One of the advantages of a raised-bed garden is that the above-ground soil has an opportunity to heat up during the day. The warmer soil allows vegetables to be planted earlier than would be possible otherwise. We sprouted beans in March and planted them on April 8th. They have been in the ground a few weeks now, have clearly established themselves, and have begun sending out climbers. This encouraged us to think about getting some tomatoes and other plants into the GrowBed.
April 13th was another above-65º day. We didn’t have much on our schedule and thought it would be a good time to make a Home Depot run. Fortunately for us, it was also the day of their first delivery of vegetable plants from their supplier. We had “first pick” of plants as they were being unloaded from the truck onto the shelf. Home Depot’s supplier is Bonnie Plants of Union Springs Al. All of the seedlings looked vigorous and were shipped in biodegradable pots. We purchased two indeterminate and one determinatevariety of tomatoes. We used zinc garden markers to label everything once we got them planted. The metal markers are helpful because we mark the date of planting as well as the type of plant. Unlike the short plastic labels, the metal markers have long stems so they stay put in the garden.
The nice thing about biodegradable pots is that they are better for the environment and the plant. Being able to plant the tomatoes without having to take them out of the pots meant no “root shock” or accidental damage to the main stem. All that was needed was to give the pots a good soaking, dig a hole, and put in the plant. The two indeterminate ones (Husky Cherry Red, Beefmaster) will get the taller cages and the determinate (Celebrity) one will be planted in front and supported by the short cage.
All the photos above were from at least a week ago. The photos below were taken on April 22nd. The irises in the back of the GrowBed have started to bloom. The average daytime temperature last week was around 65º, but some nights still went below 50º. The rule of thumb for planting tomatoes is to do it when the ground stays above 50º. We were able to “violate” this rule because the GrowBed’s soil temperature is warmed by the sun during the day and dissipates slowly at night. This has enabled our tomato plants to get almost a three-week head start compared to last year.
The rest of the RainyDayGarden has also started to fill in nicely. The tulips have been popping up for weeks and many of the early bloomers have already dropped their petals. The hostas, alliums, and daylilies are all coming along well. They should be starting to bud in another couple of weeks.
We have been slowly spreading the violets and japonicas around the garden. This year was the first year where we really notice a nice healthy growth of both in several spots around the grounds. The japonicas have these wonderful yellow flowers which bloom the length of the branch. They are easy to get established, are very hardy, and make a great separator between properties.
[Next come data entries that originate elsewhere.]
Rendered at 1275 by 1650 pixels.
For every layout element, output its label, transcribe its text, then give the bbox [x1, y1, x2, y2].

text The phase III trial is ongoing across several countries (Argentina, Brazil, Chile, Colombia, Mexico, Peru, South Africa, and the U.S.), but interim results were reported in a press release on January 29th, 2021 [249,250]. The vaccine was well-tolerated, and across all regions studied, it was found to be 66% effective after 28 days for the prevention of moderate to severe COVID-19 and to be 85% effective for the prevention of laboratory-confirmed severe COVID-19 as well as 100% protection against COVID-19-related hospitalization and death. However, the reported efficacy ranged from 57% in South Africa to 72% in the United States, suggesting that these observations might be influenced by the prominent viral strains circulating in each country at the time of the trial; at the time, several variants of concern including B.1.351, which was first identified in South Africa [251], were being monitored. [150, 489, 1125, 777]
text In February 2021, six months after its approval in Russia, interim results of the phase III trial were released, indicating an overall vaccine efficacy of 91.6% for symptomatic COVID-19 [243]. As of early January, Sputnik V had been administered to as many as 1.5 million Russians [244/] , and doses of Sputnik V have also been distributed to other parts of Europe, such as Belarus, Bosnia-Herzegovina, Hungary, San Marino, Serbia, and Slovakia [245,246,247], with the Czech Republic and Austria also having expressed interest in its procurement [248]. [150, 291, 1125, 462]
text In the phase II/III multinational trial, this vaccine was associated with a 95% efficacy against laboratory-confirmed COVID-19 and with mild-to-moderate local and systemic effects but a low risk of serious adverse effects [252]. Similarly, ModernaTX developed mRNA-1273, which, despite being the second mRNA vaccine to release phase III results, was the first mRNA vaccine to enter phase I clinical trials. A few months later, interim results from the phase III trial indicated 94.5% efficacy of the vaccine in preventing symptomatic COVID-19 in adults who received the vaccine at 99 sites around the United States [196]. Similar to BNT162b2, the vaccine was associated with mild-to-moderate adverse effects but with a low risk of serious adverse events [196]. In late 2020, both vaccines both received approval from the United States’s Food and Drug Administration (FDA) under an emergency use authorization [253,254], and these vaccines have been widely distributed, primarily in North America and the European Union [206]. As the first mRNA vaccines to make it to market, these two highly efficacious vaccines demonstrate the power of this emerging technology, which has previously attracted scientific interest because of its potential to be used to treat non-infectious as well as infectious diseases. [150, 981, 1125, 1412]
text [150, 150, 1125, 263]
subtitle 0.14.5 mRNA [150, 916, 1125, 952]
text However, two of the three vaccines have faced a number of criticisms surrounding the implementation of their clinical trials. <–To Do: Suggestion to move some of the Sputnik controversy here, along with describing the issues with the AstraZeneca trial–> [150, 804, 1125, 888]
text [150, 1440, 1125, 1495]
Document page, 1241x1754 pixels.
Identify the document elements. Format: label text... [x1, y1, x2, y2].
They are an especially good plant to use if your neighbor’s property is not all that well kept, as they enhance the view very nicely.
While many of the early bloomers have started to fade, the next in the sequence are beginning to unfurl. The best part of planting a perennial garden is seeing the plants come and go each year. They are much like friends who come to visit year after year. They bring a smile, help us mark the seasons, but never overstay their welcome.